• **Problem requirements**
Without the images, output every record exactly as it appears.

----- Data

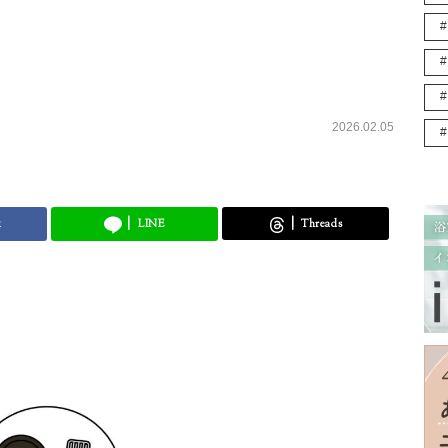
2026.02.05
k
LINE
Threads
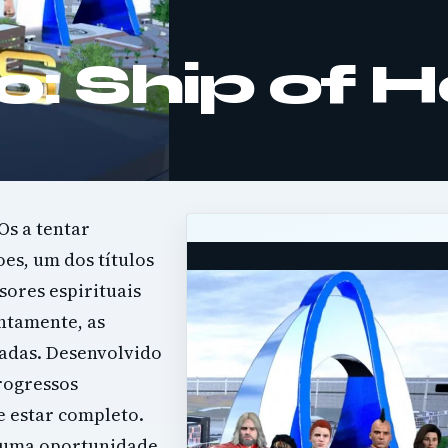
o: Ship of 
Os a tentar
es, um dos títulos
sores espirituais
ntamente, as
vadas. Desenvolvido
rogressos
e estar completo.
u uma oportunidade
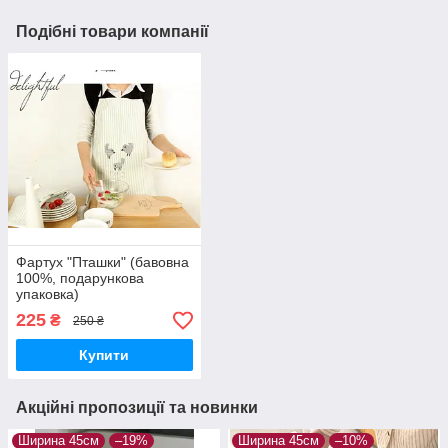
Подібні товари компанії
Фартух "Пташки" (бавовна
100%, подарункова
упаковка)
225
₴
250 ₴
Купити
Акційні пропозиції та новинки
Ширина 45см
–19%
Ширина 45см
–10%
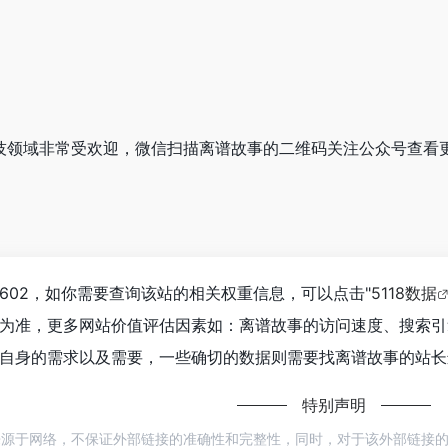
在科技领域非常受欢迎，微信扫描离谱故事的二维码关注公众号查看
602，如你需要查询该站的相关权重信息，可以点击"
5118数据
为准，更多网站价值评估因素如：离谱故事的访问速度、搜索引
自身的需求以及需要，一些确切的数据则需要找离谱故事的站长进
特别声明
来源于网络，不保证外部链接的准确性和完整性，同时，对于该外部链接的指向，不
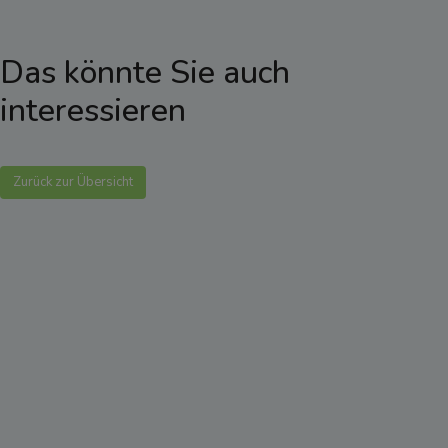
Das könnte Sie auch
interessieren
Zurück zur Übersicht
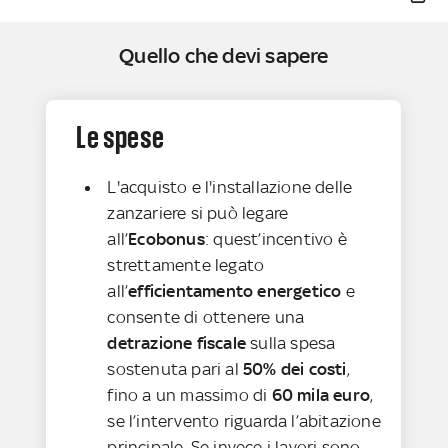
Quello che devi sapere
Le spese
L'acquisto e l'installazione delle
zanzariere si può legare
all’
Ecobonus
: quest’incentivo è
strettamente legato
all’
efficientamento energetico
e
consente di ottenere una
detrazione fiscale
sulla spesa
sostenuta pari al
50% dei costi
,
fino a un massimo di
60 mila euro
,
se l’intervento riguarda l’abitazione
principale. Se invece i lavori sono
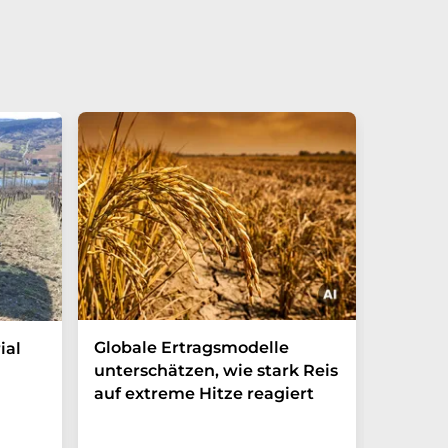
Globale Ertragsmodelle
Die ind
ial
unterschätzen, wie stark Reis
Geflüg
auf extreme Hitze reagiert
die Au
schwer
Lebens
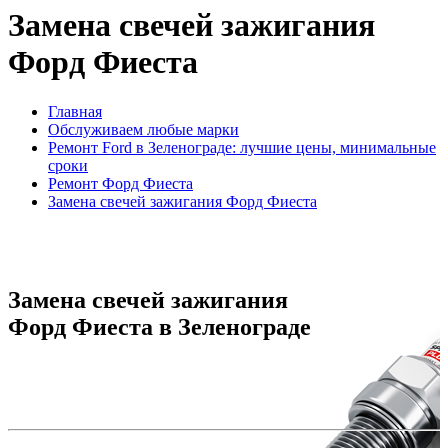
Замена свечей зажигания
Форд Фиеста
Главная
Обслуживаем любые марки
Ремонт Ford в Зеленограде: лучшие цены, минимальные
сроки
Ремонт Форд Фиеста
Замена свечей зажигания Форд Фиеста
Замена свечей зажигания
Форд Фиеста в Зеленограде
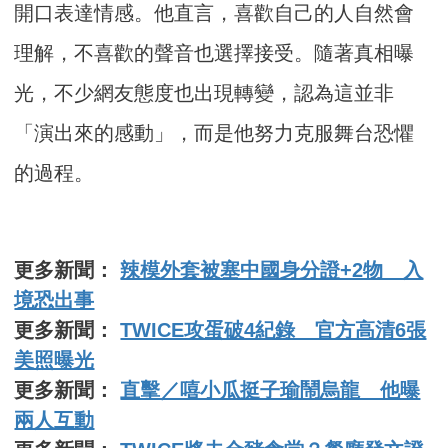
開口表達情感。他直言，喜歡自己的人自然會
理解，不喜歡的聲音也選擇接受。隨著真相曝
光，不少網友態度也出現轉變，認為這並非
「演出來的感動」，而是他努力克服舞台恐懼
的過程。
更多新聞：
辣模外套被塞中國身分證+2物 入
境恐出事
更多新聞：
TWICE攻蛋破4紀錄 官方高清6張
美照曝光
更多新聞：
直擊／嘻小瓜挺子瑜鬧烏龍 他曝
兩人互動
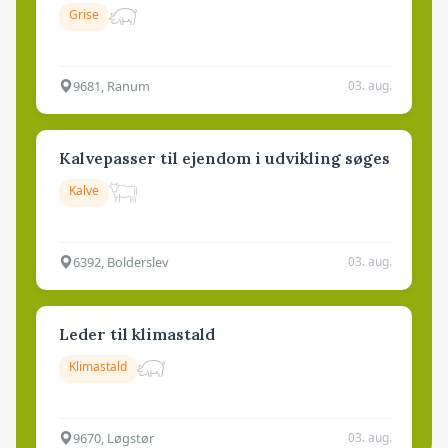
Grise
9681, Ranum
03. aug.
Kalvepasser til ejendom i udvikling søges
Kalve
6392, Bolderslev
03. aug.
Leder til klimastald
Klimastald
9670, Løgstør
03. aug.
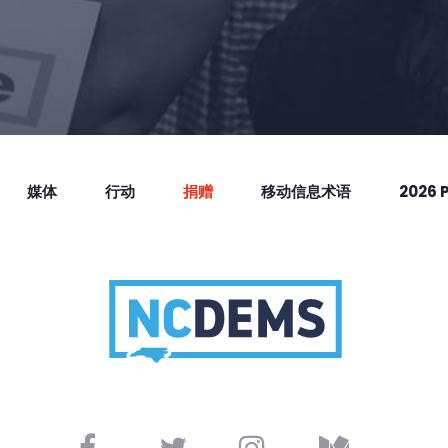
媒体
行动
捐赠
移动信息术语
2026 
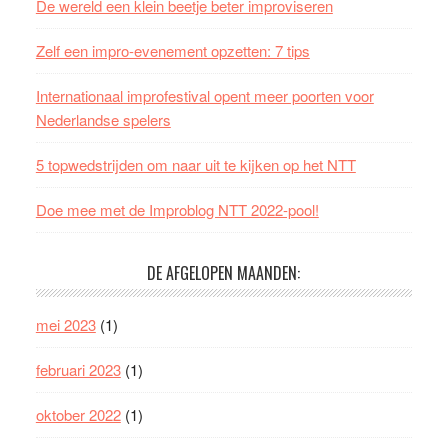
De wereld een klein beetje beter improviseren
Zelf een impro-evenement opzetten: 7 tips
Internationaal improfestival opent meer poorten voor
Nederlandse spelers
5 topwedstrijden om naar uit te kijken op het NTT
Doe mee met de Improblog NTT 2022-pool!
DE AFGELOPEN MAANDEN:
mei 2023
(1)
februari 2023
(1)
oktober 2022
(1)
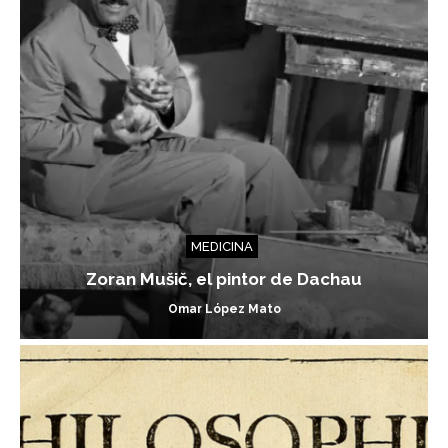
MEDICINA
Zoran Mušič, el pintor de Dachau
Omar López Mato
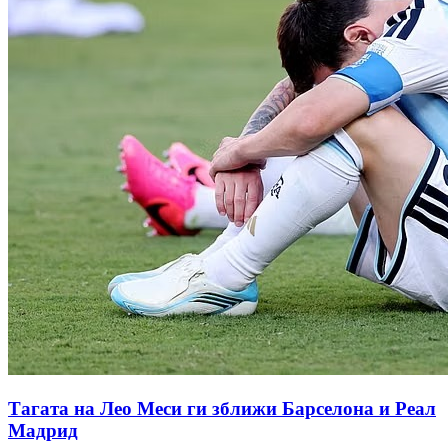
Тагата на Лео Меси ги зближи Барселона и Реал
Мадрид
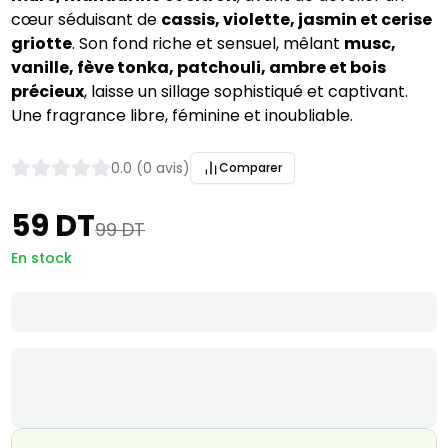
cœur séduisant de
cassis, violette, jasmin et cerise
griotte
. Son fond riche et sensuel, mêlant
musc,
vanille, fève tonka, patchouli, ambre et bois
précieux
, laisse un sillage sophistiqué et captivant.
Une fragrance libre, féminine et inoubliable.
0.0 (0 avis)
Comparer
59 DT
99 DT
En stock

----------

• **Response area**
2026.02.05
k
LINE
Threads
o: Ship of 
Os a tentar
es, um dos títulos
sores espirituais
ntamente, as
vadas. Desenvolvido
rogressos
e estar completo.
u uma oportunidade
Подібні товари компанії
Фартух "Пташки" (бавовна
100%, подарункова
упаковка)
225
₴
250 ₴
Купити
Акційні пропозиції та новинки
Ширина 45см
–19%
Ширина 45см
–10%
在科技领域非常受欢迎，微信扫描离谱故事的二维码关注公众号查看
602，如你需要查询该站的相关权重信息，可以点击"
5118数据
为准，更多网站价值评估因素如：离谱故事的访问速度、搜索引
自身的需求以及需要，一些确切的数据则需要找离谱故事的站长进
特别声明
来源于网络，不保证外部链接的准确性和完整性，同时，对于该外部链接的指向，不
Das könnte Sie auch
interessieren
Zurück zur Übersicht
Quello che devi sapere
Le spese
L'acquisto e l'installazione delle
zanzariere si può legare
all’
Ecobonus
: quest’incentivo è
strettamente legato
all’
efficientamento energetico
e
consente di ottenere una
detrazione fiscale
sulla spesa
sostenuta pari al
50% dei costi
,
fino a un massimo di
60 mila euro
,
se l’intervento riguarda l’abitazione
principale. Se invece i lavori sono
Globale Ertragsmodelle
Die ind
ial
unterschätzen, wie stark Reis
Geflüg
auf extreme Hitze reagiert
die Au
schwer
Lebens
Замена свечей зажигания
Форд Фиеста
Главная
Обслуживаем любые марки
Ремонт Ford в Зеленограде: лучшие цены, минимальные
сроки
Ремонт Форд Фиеста
Замена свечей зажигания Форд Фиеста
Замена свечей зажигания
Форд Фиеста в Зеленограде
開口表達情感。他直言，喜歡自己的人自然會
理解，不喜歡的聲音也選擇接受。隨著真相曝
光，不少網友態度也出現轉變，認為這並非
「演出來的感動」，而是他努力克服舞台恐懼
的過程。
更多新聞：
辣模外套被塞中國身分證+2物 入
境恐出事
更多新聞：
TWICE攻蛋破4紀錄 官方高清6張
美照曝光
更多新聞：
直擊／嘻小瓜挺子瑜鬧烏龍 他曝
兩人互動
Grise
9681, Ranum
03. aug.
Kalvepasser til ejendom i udvikling søges
Kalve
6392, Bolderslev
03. aug.
Leder til klimastald
Klimastald
9670, Løgstør
03. aug.
媒体
行动
捐赠
移动信息术语
2026 
De wereld een klein beetje beter improviseren
Zelf een impro-evenement opzetten: 7 tips
Internationaal improfestival opent meer poorten voor
Nederlandse spelers
5 topwedstrijden om naar uit te kijken op het NTT
Doe mee met de Improblog NTT 2022-pool!
DE AFGELOPEN MAANDEN:
mei 2023
(1)
februari 2023
(1)
oktober 2022
(1)
MEDICINA
Zoran Mušič, el pintor de Dachau
Omar López Mato
Тагата на Лео Меси ги зближи Барселона и Реал
Мадрид
cœur séduisant de
cassis, violette, jasmin et cerise
griotte
. Son fond riche et sensuel, mêlant
musc,
vanille, fève tonka, patchouli, ambre et bois
précieux
, laisse un sillage sophistiqué et captivant.
Une fragrance libre, féminine et inoubliable.
0.0 (0 avis)
Comparer
59 DT
99 DT
En stock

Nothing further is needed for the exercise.